Document extract:
The GOP value must be within an appropriate range to achieve a balance among the video quality, file size (bandwidth consumption), and seeking effect (speed of response to the drag and fast-forward operations).

Increasing the GOP value reduces the file size. However, if the GOP value is too large, the last frames of a GOP are distorted, and the video quality is reduced.
The GOP value is also a key factor in determining the speed of response to seeking in a video. During seeking, the player locates the closest keyframe before the specified position. A larger GOP value indicates a longer distance between the specified position and the closest keyframe, which results in more predictive frames that need to be decoded. In this case, the loading time is extended and the seeking operation requires a long period of time to complete.
Encoding P-frames and B-frames is more complex compared with encoding I-frames. A large GOP value results in many P-frames and B-frames. This decreases the encoding efficiency.
However, if the GOP value is too small, the bitrate of the video must be increased to ensure that the image quality is not reduced. This process increases bandwidth consumption.

Scan mode

Progressive scanning: All lines of each frame are drawn in sequence to fill the screen.
Interlaced scanning: The even scan lines are drawn on the screen and then the odd scan lines are drawn on the screen. Two of these even and odd scan line fields make up one video frame.

IDR frame alignment

An IDR frame is a special type of I-frame. P-frames and B-frames after a normal I-frame can reference other I-frames before the IDR frame. However, no frame after an IDR frame can reference other frames before the IDR frame. To control the encoding and decoding processes, the first I-frame of a frame sequence is specified as an IDR frame.

Apply what you read:
A. Retype the video encoding text word for word, from "The GOP value must" up to and including "and fast-forward operations).".
B. Write what comes next in the video encoding text, continuing from its final sentence.

Information:

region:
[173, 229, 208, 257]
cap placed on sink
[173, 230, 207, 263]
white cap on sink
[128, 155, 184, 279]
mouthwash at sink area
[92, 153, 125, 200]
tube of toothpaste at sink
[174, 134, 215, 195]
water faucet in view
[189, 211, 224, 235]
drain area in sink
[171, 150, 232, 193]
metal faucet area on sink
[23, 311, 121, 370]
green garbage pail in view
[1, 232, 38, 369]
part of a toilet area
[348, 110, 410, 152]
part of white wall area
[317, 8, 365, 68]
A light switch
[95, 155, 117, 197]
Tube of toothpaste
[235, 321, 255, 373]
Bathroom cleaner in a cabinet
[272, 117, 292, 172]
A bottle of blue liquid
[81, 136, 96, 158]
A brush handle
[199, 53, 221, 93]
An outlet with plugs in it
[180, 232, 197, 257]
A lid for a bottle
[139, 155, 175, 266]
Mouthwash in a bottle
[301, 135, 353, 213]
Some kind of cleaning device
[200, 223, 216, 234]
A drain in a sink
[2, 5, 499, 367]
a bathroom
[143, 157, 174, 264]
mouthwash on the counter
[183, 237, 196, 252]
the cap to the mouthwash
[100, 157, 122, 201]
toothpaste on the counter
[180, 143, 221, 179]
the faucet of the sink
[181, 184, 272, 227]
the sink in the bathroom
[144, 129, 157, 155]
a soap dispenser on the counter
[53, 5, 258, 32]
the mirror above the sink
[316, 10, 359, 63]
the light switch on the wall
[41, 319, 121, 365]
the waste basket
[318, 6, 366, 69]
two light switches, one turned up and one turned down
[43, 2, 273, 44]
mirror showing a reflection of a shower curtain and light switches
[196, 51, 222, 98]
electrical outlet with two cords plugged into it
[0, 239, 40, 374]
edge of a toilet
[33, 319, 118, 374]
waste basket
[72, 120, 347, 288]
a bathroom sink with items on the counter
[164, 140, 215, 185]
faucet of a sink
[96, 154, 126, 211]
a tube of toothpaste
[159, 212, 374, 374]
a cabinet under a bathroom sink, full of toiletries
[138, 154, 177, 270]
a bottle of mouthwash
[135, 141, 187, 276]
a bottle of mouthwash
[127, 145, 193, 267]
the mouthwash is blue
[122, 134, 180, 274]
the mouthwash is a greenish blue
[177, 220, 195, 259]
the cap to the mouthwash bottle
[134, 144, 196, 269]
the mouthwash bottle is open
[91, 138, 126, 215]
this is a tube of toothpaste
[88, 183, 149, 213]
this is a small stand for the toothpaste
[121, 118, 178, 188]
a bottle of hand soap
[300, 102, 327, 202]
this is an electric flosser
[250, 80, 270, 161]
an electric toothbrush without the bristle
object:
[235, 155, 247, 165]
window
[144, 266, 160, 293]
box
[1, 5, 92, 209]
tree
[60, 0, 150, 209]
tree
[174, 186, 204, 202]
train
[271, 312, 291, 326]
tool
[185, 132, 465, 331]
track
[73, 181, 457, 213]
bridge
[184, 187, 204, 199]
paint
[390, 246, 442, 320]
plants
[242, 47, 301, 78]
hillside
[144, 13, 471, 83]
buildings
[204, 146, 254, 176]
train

Answers given:
A.
The GOP value must be within an appropriate range to achieve a balance among the video quality, file size (bandwidth consumption), and seeking effect (speed of response to the drag and fast-forward operations).

B.
An IDR frame tells the codec to immediately refresh the reference frame buffer. This way, errors in the frames before the IDR frame are not propagated to frames after the IDR frame. The IDR frame and the frames after it are coded as a new sequence. An IDR frame can also be used for random access, Normal I-frames do not support random access. Most players allow users to seek (drag the slider) to a specific position on the progress bar. In this case, the most efficient playback method is to play the video from the IDR frame nearest to the specified position. This prevents complicated reverse parsing because all frames after the IDR frame do not reference other I-frames before it.

When you transcode a video to multiple videos in different bitrates, you can enable IDR frame alignment. This way, the IDR frames of all output videos are accurately aligned based on the time and frame content. Then, a player can smoothly switch among the videos in different bitrates without obvious lags.

Profile

A profile defines a set of capabilities that focus on a specific class of applications. H.264 provides the following profiles:

Baseline Profile: uses I-frames and P-frames and supports only progressive videos and context-adaptive variable-length coding (CAVLC). This profile is used in low-end applications or applications that require additional fault tolerance, such as instant messaging applications that support video calls on mobile devices.
Main Profile: uses I-frames, P-frames, and B-frames, and supports progressive and interlaced videos. It also supports CAVLC and context-adaptive binary arithmetic coding (CABAC). This profile is used in mainstream consumer electronic products, such as MP4 players, portable video players, PSPs, and iPods that have relatively low decoding capabilities.
High Profile: supports 8 × 8 inter-prediction, custom quantization, lossless video coding, and more YUV formats, such as 4:4:4. This profile also supports the features of the main profile. It is used in broadcast and disc storage applications, especially in high-definition television applications. For example, Blu-ray Disc storage format adopts this profile.

Bit rate

The bit rate refers to the number of bits transmitted per second. The unit is bit per second (bit/s). A higher bit rate indicates a larger amount of data that is transmitted. In this video field, the bit rate is equivalent to the bitrate. The bit rate indicates the number of bits that are required to represent coded (compressed) audio or video data per second. The bit is the smallest binary unit. You can set a bit to 0 or 1. Similar to bitrate, a higher bit rate indicates better audio or video quality and a larger file size. A smaller bit rate indicates a smaller file size.

Bit rate control method

Bit rate control methods refer to the methods that are used to control the bit rate of a coded stream. The following items describe the bit rate control methods:

Variable bit rate (VBR): When this method is used, the bit rate is not fixed. When you compress a video or audio file, the video or audio compression software determines the bit rate based on the complexity of the video or audio data. This method balances the quality and the file size.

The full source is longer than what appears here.